Martin:You know the old saying, “buy low, sell high.” To be successful with an investment, you start by having a low basis going in, and working hard to improve that investment over time. The argument would be that the 2007 to 2008 period was the wrong time to be making investments, and 2010 and 2011 may be the right time to make investments. You’ve got to have the courage to believe that over time, the economy and the markets will come back. This is actually the absolute right time to be looking for those opportunities because, due to the difficulties in the market, you have fewer competitors, prices are lower and it’s a great time to put your bet down on the table. Unlike other groups who may be just buying a building and holding onto it with the hope that conditions improve, we buy things where we can add value. Not only will you benefit from the market’s recovery, but you’re also adding value from your efforts, so you get kind of a two-fer out of it.

GlobeSt.com: All three of you are arguably powerhouses in the real estate industry, with decades worth of achievements. How are you bringing your experience and knowledge to your current efforts and roles?

Wagman: I’ve had a 30-plus-year career as a developer of urban projects in both the commercial space and mixed-use space. David’s very deep in exactly the same things, with the addition of a great career in building apartments. And as a developer/owner/operator, the mindset we bring into the institutional money management, the capital space, is exactly the same decisions: What’s a good, fundamental project? What makes it good? How do you partner well with a developer and what value can we add to that relationship? How do you create and maintain value for yourself and the communities in which you do business? It’s just a natural extension of everything we’ve been doing.

Martin: My first real cycle was the end of the 1970s and early 1980s. We went through another cycle in the late 1980s and early 1990s, and then the dot-com bust in the early part of this decade. This is cycle four or five for me. By having the benefit of that experience, you know that what goes down doesn’t go down forever, and what goes up doesn’t go up forever. Hopefully it makes you smart about the kinds of bets you place. For example, I sold the vast majority of my real estate holdings in 2007 into a pretty healthy market, when people thought the tree was going to grow through the sky. Having been through the cycle a few times, you just knew that wasn’t going to be the case. If you took this entire business and you took it to its simplest form, the challenge is to buy below replacement cost and sell above replacement cost. If you could just do that, you could have very successful financial results for your investors. This is a market where things are available to be acquired well below replacement cost.

Cisneros: Part of the culture of CityView has been to be very hands on. I’ve preached to our team over the years that we want to be more like partners with the builders than financiers. Which means diving deep into innards of a project, if you will, and spending time on it. Lee and David have been doing that for years. So it’s a very good cultural fit in terms of people who are willing to walk the sites and see for themselves and keep projects on budget and watch timetables and assess carefully the prospects for a project, and make good and professional judgments. So I’m very excited about a firm that is not thought of as a high flyer or is pushing the envelope of creative financing, but rather, very basic–doing urban development in a way that is likely to produce sound results both in terms of the communities we’re in and in our investment returns.

SOURCE INFORMATION:
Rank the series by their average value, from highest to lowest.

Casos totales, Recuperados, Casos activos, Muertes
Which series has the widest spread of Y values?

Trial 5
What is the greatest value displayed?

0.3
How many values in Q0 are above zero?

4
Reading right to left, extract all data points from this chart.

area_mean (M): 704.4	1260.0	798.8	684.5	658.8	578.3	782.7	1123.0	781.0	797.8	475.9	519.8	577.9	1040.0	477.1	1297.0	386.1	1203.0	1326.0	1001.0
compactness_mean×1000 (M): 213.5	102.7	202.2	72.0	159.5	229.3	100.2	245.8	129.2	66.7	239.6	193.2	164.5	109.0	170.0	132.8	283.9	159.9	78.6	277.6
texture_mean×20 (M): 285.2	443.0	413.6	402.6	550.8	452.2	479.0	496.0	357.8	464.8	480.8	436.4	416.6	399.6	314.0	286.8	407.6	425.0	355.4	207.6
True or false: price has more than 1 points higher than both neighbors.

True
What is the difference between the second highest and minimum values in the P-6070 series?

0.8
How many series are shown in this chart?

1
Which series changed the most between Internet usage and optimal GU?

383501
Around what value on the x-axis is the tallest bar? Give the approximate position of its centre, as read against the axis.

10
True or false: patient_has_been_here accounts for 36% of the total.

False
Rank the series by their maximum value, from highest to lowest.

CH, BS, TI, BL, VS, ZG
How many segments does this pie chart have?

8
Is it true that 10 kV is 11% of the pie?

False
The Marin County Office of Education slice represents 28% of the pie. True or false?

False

ASSIGNED TASK: Please update the real estate interview from "Cisneros: Part of" up to and including "our investment returns.", replacing "builders" with "developers".

OUTPUT BELOW:
Cisneros: Part of the culture of CityView has been to be very hands on. I’ve preached to our team over the years that we want to be more like partners with the developers than financiers. Which means diving deep into innards of a project, if you will, and spending time on it. Lee and David have been doing that for years. So it’s a very good cultural fit in terms of people who are willing to walk the sites and see for themselves and keep projects on budget and watch timetables and assess carefully the prospects for a project, and make good and professional judgments. So I’m very excited about a firm that is not thought of as a high flyer or is pushing the envelope of creative financing, but rather, very basic–doing urban development in a way that is likely to produce sound results both in terms of the communities we’re in and in our investment returns.